La periodista y locutora Elizama Montilla se encargaba de cubrir noticias de su comunidad en la región norte-central de Venezuela, específicamente en el estado Aragua, tanto para la emisora radial 97.7 FM como para la página independiente de noticias «Termómetro digital». Un día, mientras se encontraba en su urbanización, ubicada en la costa de ese estado, observó algunas avionetas arrojando cajas sobre un terreno cercano. Su investigación sobre este suceso la obligó a exiliarse.

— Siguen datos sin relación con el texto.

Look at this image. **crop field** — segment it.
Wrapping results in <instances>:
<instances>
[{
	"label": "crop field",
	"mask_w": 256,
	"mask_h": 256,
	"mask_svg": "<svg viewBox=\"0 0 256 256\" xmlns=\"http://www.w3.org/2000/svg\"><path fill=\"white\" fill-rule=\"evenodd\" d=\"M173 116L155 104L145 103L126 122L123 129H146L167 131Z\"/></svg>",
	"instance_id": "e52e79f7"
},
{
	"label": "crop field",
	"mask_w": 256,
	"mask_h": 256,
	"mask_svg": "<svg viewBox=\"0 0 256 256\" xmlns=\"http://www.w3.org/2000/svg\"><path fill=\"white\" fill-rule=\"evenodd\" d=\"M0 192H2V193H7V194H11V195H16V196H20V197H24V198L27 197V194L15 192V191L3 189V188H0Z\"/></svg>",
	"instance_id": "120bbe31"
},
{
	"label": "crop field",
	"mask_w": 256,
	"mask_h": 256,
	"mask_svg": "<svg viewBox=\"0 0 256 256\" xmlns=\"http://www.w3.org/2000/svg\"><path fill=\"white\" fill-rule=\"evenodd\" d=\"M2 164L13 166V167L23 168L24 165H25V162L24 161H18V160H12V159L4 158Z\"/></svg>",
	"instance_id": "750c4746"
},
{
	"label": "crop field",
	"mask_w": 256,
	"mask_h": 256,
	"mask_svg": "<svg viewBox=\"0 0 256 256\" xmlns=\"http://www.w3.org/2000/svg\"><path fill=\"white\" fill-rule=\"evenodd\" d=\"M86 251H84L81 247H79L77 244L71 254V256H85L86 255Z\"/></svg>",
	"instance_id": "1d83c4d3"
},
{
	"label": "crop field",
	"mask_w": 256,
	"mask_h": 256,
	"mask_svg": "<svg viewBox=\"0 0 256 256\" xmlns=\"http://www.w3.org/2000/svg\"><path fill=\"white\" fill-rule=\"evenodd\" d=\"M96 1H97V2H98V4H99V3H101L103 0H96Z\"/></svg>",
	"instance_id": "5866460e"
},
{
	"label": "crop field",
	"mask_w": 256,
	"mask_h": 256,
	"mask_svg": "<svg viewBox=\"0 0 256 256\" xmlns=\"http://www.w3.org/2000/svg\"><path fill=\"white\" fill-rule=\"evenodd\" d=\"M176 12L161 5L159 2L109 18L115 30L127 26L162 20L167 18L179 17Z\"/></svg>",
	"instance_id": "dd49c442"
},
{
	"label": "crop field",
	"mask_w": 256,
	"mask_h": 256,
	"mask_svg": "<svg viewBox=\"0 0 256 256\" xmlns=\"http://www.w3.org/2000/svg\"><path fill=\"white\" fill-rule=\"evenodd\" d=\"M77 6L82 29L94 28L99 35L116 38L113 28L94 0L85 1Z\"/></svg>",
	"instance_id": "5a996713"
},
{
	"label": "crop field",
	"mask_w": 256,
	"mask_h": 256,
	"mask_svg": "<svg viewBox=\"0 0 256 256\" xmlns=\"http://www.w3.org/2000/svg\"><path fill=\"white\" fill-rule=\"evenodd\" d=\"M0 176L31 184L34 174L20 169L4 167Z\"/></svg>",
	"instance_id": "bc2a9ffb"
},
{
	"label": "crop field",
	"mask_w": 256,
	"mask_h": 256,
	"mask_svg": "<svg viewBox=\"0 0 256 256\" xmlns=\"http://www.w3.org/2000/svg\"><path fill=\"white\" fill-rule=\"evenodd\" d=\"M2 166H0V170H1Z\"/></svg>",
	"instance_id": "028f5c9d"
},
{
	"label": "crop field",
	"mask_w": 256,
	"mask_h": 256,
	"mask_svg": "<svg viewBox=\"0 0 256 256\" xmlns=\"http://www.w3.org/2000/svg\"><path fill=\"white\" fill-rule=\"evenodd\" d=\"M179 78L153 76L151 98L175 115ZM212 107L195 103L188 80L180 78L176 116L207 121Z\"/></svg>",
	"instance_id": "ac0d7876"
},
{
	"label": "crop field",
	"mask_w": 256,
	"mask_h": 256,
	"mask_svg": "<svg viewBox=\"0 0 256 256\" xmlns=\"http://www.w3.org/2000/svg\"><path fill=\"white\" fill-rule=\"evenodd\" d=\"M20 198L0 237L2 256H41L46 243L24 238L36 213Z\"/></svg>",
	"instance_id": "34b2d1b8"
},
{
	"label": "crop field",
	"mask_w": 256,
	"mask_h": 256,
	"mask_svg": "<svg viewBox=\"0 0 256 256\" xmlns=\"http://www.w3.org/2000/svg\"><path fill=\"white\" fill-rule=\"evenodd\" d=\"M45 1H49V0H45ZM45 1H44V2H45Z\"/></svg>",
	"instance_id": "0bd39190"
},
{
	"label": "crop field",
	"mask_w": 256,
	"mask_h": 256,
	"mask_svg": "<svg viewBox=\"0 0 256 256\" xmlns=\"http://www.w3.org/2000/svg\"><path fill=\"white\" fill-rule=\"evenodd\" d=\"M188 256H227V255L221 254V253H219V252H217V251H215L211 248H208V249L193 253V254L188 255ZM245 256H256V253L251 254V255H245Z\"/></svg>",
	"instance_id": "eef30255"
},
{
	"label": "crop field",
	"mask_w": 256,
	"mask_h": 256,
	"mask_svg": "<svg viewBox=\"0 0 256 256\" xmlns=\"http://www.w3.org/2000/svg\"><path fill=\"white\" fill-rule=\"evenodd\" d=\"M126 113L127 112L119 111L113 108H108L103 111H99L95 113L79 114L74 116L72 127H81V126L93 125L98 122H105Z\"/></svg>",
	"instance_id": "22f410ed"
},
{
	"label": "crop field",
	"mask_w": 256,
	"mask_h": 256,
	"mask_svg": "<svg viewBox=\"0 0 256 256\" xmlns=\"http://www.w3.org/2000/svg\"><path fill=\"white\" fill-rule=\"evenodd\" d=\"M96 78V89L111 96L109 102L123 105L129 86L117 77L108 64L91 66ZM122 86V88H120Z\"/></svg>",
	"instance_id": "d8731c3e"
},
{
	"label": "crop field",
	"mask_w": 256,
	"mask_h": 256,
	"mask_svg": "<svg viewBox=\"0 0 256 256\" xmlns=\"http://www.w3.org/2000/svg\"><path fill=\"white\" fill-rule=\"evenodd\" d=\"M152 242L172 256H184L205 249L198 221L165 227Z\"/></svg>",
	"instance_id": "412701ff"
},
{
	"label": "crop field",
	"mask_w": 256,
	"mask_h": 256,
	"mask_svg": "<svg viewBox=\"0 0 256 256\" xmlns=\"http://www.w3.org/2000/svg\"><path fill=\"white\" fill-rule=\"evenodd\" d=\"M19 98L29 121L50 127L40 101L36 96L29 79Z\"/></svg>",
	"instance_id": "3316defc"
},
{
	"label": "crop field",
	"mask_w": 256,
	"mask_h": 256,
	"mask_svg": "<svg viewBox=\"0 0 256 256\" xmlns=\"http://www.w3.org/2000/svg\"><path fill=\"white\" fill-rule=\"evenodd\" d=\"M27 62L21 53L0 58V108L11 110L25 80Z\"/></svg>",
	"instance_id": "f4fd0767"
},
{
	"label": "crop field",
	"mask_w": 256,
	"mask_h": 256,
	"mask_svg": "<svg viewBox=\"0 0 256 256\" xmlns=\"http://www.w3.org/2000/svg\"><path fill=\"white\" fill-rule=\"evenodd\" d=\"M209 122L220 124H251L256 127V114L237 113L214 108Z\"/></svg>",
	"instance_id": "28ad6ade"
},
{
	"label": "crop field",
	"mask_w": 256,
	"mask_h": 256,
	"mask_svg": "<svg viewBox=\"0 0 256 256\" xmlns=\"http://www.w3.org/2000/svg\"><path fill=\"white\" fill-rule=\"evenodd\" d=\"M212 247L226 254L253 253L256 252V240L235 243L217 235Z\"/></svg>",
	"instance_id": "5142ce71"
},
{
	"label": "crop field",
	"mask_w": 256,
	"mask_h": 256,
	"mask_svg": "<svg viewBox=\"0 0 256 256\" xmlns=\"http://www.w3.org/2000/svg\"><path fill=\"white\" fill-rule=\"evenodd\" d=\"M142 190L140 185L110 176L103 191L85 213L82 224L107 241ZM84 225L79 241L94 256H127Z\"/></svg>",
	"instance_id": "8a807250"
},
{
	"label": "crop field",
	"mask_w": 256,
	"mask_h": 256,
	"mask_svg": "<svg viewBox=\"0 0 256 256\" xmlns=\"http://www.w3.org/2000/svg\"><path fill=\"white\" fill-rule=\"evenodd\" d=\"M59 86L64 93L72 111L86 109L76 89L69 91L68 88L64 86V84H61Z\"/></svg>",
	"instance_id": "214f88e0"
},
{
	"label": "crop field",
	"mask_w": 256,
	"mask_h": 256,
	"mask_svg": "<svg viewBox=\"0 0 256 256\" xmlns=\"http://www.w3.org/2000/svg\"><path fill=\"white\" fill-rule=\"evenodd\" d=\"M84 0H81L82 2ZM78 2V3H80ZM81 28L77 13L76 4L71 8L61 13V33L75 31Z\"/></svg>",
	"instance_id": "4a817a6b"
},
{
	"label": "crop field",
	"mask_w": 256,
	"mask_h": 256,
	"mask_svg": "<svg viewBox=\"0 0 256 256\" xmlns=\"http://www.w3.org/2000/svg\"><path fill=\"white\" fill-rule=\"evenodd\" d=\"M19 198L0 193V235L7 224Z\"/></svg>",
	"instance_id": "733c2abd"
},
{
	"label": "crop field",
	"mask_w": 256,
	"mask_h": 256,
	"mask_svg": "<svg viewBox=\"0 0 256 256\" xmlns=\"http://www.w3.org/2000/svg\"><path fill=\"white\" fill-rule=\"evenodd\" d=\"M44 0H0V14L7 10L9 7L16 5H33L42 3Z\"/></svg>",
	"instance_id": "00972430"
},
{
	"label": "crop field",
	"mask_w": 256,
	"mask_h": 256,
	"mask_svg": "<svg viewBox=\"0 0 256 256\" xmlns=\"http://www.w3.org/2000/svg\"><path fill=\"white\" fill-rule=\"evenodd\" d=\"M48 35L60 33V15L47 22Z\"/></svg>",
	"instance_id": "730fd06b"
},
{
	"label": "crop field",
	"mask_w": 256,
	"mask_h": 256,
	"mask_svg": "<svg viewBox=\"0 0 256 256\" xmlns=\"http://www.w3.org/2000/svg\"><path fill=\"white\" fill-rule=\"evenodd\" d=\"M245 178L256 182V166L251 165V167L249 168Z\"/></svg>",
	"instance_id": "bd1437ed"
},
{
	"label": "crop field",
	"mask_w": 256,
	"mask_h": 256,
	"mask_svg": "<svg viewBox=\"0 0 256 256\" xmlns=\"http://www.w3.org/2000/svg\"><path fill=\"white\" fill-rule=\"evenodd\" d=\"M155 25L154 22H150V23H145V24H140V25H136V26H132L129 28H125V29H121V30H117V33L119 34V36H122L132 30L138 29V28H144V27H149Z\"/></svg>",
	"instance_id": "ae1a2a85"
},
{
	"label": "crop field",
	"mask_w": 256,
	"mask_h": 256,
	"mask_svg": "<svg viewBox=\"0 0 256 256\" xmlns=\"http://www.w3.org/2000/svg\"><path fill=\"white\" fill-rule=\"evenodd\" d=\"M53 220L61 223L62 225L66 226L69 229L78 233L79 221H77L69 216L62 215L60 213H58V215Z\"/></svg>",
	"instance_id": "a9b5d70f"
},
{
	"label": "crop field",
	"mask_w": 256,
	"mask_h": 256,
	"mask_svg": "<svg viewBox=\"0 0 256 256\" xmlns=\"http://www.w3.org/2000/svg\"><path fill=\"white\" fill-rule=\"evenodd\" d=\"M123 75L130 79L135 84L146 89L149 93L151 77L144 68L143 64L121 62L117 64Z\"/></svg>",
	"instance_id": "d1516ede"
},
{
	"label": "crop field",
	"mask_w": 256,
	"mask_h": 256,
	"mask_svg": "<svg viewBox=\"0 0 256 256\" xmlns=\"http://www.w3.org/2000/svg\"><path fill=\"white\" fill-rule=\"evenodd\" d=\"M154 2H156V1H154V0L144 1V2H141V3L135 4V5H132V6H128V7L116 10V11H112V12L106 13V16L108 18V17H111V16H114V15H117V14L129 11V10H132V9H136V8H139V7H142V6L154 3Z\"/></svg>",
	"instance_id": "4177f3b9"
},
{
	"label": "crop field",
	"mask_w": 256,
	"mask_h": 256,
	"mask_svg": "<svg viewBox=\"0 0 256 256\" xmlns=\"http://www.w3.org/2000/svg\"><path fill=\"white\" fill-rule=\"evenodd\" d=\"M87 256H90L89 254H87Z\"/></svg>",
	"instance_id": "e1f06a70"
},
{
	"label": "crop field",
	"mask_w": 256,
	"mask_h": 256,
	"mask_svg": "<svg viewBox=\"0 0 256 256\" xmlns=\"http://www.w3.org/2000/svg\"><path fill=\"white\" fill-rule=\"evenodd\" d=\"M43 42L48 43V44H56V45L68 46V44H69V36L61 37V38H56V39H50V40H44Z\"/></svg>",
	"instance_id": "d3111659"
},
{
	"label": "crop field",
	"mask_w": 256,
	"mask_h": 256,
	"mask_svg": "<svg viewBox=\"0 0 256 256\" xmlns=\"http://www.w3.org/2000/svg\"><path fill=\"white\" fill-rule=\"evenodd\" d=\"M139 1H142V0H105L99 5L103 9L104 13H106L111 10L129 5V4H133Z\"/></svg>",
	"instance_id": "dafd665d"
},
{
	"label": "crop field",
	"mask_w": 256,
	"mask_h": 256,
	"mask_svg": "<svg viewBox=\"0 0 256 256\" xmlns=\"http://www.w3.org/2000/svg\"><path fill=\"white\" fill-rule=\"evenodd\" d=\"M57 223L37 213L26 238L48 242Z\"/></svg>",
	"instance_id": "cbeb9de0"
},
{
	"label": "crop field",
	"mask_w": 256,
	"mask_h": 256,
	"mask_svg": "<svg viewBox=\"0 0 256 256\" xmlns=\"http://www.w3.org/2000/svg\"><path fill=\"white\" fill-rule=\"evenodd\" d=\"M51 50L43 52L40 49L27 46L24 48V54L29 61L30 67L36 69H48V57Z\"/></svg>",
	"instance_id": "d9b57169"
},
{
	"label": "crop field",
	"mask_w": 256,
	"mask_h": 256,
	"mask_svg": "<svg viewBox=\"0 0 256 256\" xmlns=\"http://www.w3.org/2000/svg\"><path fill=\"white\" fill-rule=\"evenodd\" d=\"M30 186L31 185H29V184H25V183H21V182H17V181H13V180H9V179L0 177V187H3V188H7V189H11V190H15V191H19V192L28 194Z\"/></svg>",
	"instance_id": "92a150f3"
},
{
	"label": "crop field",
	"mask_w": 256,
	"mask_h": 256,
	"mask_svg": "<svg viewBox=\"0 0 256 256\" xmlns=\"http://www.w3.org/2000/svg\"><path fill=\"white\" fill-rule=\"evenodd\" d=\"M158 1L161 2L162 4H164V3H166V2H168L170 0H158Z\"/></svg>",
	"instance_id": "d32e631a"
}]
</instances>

Con 18 años de trayectoria periodística, en esa época Elizama Montilla ocupaba un puesto en la junta directiva de su comunidad. Fue allí donde descubrió que un residente local estaba haciendo uso ilegal del terreno para llevar a cabo actividades relacionadas con la distribución de mercancías no identificadas y que, además, esta persona era contratista y socio cercano del Estado venezolano. Pudo constatar que este individuo mantenía estrechos vínculos con Héctor Rodríguez, actual gobernador de Miranda, quien previamente fue diputado y ministro de educación.
En 2018, cuando el gobierno supo de la investigación que Elizama estaba realizando junto a miembros de su comunidad, comenzó a hostigarla. Primero le abrieron un expediente falso en la policía, acusándola de extorsión. Empezó a ser acosada por la policía y a recibir amenazas de detención. “Cuándo no quieren que tú sepas un poco más allá de esos personajes, son capaces de hacerle daño a cualquier persona, no tienen límites”, señala.
Aún trabajando en los espacios radiales y digitales, mantuvo contacto con el Colegio Nacional de Periodistas, que le aconsejó huir del país. “Esto pinta mal”, le dijeron. Elizama, que además había documentado toda su búsqueda, decidió advertir a la alcaldía oficialista ―desde donde, según ella, venían las órdenes para amedrentarle― de que si no la dejaban salir del país, sacaría todo a la luz pública.
En julio del 2021, Elizama Montilla huyó de su casa. Primero se escondió en Caracas, buscando protección en el hogar de sus familiares. Luego, en octubre de ese mismo año, logró irse de Venezuela a España con la ayuda de sus hijos. Lamentablemente, la vicepresidenta de la organización comunitaria junto a quien realizaba su investigación, no tuvo la misma suerte y fue detenida ilegalmente junto a su esposo por organismos venezolanos de inteligencia. Ambos llevan dos años detenidos y su abogado -encargado de la documentación de su caso- falleció de forma extraña y repentina.
Elizama Montilla dejó su vida en Venezuela y tiene miedo de regresar. Muchas personas le insistieron en que la publicación de su trabajo podría ser un “enfrentamiento importante” al gobierno venezolano, pero ella insiste en que no es una opción por los riesgos que esto puede significar para sus familiares aún en el país. “Sigo lo que está ocurriendo de cerca, pero no puedo hacer nada”, señala.
Tras exiliarse, Montillas continuó colaborando a distancia como escritora de radio por un tiempo. Actualmente es solicitante de asilo humanitario y tiene una empresa propia de diseño.